■ Work instructions:
Every line below is to be set down again exactly; any image stays out.

BEGIN Records supplied

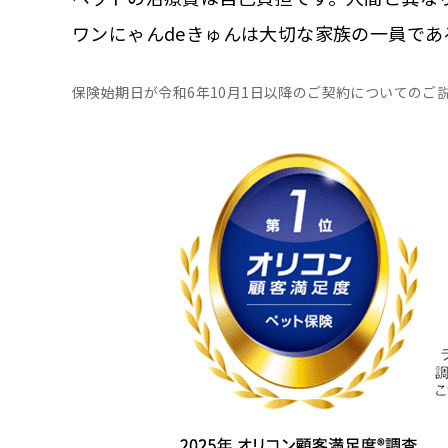
ワンにゃんdeきゅんは大切な家族の一員で
保険始期日が令和6年10月1日以降のご契約についてのご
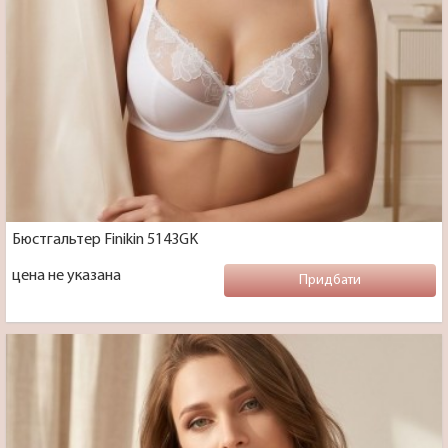
Бюстгальтер Finikin 5143GK
цена не указана
Придбати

END Records supplied

■ Response area:
ワンにゃんdeきゅんは大切な家族の一員で
保険始期日が令和6年10月1日以降のご契約についてのご
Бюстгальтер Finikin 5143GK
цена не указана
Придбати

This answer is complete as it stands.